As you can see from the figure, when I power the input of the autotransformer in an isolated way from ground, with the multimeter I read the output voltage of 230Vac correctly but between pin 1 and the metal plate I read a 30Vac. Also in other points I read different voltages.

What could be the cause? The capacitance between the windings and the laminated core? Is this unexpected voltage dangerous?

Let me know.


 

Hi,

I don´t know about the regulations in your country, but usually this metal plate needs to be EARTHed properly

On an autotransformer the output is not isolated at all .. so it is considered dangerous .. in any case.

And the voltage referenced to an ungrounded plate is just normal. Mainly capacitively coupled. But the current is rather low, not dangerous at all ... as long as the isolation barrier of the transformers is intact ...
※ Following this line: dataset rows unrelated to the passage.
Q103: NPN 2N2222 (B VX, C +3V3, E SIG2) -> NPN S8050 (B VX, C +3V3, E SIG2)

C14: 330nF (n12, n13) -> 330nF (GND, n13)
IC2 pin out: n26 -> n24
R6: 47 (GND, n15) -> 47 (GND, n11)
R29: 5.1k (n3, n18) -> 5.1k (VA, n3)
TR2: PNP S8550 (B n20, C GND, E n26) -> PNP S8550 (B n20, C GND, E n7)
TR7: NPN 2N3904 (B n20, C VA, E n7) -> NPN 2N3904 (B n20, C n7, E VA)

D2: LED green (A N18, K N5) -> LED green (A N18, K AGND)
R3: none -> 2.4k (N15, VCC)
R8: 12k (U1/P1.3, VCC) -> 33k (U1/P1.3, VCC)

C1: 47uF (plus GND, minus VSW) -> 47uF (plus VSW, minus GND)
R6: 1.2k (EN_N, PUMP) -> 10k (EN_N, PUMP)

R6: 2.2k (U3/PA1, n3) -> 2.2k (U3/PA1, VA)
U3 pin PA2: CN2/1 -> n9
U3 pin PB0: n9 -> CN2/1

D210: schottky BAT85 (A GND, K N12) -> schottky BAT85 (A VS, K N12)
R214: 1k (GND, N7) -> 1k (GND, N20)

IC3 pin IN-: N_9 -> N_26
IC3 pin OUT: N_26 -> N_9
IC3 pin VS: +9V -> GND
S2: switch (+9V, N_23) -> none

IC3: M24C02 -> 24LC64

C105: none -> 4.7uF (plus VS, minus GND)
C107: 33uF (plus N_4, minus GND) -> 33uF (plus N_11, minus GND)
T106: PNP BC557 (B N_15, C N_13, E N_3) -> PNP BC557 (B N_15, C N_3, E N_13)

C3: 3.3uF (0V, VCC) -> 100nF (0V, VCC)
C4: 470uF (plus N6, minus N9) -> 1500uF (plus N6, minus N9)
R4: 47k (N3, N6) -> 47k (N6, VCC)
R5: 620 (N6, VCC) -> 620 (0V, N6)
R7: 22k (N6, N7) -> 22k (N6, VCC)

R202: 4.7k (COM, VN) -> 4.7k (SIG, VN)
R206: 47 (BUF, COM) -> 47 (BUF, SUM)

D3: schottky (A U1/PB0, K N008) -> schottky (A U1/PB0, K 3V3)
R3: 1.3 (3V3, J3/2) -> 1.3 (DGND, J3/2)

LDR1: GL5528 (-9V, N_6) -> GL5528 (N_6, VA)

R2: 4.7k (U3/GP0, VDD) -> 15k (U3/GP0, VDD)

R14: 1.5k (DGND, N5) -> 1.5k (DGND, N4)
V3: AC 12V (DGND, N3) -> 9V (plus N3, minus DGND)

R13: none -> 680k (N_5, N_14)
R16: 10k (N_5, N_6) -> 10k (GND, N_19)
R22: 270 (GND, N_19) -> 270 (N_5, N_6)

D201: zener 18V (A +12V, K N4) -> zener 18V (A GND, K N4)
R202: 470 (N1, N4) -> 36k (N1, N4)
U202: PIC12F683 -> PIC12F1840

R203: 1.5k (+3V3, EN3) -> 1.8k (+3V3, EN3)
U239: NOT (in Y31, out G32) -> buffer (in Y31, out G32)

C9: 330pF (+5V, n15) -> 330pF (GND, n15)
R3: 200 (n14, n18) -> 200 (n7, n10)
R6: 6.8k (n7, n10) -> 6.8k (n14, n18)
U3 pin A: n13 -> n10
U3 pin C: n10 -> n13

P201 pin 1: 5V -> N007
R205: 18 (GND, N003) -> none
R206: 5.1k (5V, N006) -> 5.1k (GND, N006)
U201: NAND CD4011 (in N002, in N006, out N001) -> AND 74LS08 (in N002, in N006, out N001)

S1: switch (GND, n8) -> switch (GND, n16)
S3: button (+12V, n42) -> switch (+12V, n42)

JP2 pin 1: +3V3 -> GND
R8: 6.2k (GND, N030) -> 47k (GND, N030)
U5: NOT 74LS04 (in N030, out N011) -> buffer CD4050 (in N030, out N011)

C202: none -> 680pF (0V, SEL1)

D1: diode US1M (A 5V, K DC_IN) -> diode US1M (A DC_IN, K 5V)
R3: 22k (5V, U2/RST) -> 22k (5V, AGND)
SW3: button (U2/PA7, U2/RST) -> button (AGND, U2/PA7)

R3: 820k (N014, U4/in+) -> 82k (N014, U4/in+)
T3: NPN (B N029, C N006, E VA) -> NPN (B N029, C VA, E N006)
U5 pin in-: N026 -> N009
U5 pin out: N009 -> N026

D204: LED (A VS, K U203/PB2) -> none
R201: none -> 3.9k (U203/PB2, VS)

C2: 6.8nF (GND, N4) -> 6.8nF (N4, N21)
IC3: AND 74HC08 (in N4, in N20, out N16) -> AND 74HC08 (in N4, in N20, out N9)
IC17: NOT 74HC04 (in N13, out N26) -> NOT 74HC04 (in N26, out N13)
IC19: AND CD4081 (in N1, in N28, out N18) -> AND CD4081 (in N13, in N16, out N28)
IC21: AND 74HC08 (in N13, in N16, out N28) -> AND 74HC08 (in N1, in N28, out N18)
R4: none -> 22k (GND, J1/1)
And 30V AC would not be dangerous at all ... but in your case pin1 is considered dangerous ... so the voltage against the unEARTHed plate is not of interest.

Klaus
 

If you put a resistor across the meter to drop the voltage a bit, you can estimate the stray impedance or the leakage current that will be diverted to PE gnd when you connect that to it.

When R drops the leakage voltage 50% that is your leakage reactance. You can estimate that by extrapolation after one test like any voltage divider as the leakage is high impedance and acts like a current source.